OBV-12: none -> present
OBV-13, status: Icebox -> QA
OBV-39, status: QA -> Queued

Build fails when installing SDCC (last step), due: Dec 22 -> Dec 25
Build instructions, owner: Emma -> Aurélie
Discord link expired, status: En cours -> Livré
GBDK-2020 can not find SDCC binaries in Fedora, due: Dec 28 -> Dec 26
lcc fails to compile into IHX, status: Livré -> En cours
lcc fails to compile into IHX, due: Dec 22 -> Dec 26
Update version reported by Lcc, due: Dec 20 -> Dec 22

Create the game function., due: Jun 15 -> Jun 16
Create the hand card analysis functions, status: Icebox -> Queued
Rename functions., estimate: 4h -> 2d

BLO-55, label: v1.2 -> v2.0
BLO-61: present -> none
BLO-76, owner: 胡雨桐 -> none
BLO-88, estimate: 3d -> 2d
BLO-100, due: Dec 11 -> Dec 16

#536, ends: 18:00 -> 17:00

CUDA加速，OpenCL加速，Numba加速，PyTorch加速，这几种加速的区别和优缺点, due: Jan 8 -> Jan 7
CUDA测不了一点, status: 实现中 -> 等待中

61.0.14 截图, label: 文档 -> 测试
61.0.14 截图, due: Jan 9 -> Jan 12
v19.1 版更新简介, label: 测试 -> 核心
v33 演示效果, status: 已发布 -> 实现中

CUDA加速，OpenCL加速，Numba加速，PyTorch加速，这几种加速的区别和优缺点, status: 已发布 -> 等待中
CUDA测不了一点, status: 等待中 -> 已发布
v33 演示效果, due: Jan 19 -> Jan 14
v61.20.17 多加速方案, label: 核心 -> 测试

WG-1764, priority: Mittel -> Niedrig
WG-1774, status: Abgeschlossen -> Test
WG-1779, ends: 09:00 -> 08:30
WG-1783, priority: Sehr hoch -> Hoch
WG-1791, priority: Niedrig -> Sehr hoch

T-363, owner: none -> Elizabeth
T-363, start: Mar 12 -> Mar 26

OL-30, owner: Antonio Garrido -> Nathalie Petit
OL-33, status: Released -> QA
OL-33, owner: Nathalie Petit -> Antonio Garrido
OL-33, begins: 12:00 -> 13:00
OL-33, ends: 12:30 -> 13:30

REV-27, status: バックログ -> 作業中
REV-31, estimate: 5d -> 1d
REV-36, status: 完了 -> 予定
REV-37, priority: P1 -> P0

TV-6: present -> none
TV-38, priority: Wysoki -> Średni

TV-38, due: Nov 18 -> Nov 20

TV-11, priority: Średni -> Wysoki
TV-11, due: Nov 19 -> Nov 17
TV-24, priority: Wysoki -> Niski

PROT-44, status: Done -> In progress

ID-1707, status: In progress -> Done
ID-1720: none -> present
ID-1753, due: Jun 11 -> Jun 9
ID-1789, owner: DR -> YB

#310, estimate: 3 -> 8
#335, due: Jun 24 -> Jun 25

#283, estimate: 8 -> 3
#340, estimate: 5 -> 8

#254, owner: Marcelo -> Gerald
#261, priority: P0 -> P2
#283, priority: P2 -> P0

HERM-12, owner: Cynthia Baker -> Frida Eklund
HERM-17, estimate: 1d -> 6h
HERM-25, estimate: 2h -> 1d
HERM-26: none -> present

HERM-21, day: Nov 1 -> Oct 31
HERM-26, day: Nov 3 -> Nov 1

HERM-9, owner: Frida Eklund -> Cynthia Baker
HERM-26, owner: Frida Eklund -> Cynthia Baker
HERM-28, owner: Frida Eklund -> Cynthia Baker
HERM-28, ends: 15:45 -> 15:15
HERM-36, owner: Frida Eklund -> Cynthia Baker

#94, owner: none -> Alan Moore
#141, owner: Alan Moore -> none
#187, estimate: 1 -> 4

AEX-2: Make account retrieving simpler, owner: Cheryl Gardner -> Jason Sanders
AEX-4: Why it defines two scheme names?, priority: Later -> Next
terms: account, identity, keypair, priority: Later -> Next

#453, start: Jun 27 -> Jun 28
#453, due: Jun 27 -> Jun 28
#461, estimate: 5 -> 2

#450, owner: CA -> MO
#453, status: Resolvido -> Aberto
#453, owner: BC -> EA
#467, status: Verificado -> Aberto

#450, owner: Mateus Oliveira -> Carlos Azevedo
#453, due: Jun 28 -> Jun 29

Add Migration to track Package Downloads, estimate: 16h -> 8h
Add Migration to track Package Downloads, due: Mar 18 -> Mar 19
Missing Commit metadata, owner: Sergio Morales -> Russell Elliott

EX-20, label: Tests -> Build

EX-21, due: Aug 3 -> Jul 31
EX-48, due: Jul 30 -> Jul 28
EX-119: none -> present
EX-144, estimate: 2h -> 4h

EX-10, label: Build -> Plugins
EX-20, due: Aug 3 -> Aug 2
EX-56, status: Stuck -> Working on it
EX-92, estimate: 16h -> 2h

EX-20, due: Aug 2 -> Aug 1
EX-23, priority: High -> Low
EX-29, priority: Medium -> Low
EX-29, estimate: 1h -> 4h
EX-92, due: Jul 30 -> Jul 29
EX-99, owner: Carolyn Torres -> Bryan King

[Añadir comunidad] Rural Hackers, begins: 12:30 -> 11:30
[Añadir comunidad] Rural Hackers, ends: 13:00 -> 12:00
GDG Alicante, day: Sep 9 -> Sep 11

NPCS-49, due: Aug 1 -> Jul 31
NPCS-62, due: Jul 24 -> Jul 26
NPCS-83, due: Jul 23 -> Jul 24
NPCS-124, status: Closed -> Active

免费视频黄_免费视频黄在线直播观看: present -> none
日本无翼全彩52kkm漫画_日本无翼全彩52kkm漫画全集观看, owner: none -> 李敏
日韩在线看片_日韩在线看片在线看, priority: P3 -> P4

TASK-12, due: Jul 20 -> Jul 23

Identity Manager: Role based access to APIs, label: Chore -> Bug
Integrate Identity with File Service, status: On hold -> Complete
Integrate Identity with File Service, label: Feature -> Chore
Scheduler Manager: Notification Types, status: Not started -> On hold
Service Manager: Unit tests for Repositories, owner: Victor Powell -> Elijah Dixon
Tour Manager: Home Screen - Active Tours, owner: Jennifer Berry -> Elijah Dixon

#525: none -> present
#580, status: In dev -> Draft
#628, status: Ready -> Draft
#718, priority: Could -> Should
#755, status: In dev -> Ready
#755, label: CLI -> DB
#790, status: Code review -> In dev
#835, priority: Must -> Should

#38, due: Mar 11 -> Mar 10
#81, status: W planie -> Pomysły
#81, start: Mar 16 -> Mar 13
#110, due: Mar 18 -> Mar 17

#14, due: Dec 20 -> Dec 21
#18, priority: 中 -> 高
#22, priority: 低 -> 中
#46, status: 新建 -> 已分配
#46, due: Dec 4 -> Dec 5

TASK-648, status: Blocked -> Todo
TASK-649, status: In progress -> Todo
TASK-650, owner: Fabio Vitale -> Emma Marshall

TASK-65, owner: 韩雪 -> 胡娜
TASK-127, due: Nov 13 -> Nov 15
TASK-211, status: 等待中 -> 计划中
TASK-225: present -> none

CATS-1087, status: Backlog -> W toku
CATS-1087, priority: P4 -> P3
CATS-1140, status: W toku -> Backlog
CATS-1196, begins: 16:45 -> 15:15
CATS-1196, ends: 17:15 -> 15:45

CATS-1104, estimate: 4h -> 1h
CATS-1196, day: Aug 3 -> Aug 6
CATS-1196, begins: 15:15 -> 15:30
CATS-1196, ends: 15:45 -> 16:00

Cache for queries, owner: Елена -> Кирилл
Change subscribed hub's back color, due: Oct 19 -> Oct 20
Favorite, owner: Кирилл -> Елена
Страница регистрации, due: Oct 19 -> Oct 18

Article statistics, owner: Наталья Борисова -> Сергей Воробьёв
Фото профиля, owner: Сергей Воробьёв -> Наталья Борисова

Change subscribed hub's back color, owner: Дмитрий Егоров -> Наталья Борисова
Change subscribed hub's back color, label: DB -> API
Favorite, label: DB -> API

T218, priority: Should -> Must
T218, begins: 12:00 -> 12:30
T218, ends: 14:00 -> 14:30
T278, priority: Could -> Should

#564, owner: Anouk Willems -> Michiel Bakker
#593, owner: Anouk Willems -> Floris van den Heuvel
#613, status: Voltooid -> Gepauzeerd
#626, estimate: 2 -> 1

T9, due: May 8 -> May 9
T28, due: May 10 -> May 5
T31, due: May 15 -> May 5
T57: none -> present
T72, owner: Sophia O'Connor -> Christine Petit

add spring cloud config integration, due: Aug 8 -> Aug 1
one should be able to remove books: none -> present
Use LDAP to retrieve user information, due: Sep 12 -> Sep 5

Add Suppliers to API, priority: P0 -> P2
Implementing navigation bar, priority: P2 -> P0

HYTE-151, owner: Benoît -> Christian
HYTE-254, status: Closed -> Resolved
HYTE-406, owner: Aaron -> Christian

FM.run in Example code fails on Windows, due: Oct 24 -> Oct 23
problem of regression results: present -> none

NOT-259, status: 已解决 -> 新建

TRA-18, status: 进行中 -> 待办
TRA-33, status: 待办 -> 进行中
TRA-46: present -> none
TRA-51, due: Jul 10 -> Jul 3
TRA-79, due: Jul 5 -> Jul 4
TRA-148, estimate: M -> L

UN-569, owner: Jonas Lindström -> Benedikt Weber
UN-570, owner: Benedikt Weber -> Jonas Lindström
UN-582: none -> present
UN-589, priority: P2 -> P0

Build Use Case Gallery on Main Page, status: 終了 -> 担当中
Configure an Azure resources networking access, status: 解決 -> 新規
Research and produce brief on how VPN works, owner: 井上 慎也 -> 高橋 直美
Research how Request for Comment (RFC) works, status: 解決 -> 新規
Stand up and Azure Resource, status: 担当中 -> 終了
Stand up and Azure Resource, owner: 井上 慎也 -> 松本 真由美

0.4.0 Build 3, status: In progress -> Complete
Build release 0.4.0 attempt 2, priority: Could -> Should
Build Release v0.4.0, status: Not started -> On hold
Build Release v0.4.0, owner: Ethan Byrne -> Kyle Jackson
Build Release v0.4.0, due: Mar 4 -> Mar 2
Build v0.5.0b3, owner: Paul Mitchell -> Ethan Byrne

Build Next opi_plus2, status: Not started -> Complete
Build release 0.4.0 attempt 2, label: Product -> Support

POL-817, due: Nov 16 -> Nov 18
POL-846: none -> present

################

## [Exercise prompt]
The first line of the entries, the line with "BLO-76, owner: 胡雨桐 -> none", and every line between them should be retyped exactly, and nothing else.

## [Written answer]
OBV-12: none -> present
OBV-13, status: Icebox -> QA
OBV-39, status: QA -> Queued

Build fails when installing SDCC (last step), due: Dec 22 -> Dec 25
Build instructions, owner: Emma -> Aurélie
Discord link expired, status: En cours -> Livré
GBDK-2020 can not find SDCC binaries in Fedora, due: Dec 28 -> Dec 26
lcc fails to compile into IHX, status: Livré -> En cours
lcc fails to compile into IHX, due: Dec 22 -> Dec 26
Update version reported by Lcc, due: Dec 20 -> Dec 22

Create the game function., due: Jun 15 -> Jun 16
Create the hand card analysis functions, status: Icebox -> Queued
Rename functions., estimate: 4h -> 2d

BLO-55, label: v1.2 -> v2.0
BLO-61: present -> none
BLO-76, owner: 胡雨桐 -> none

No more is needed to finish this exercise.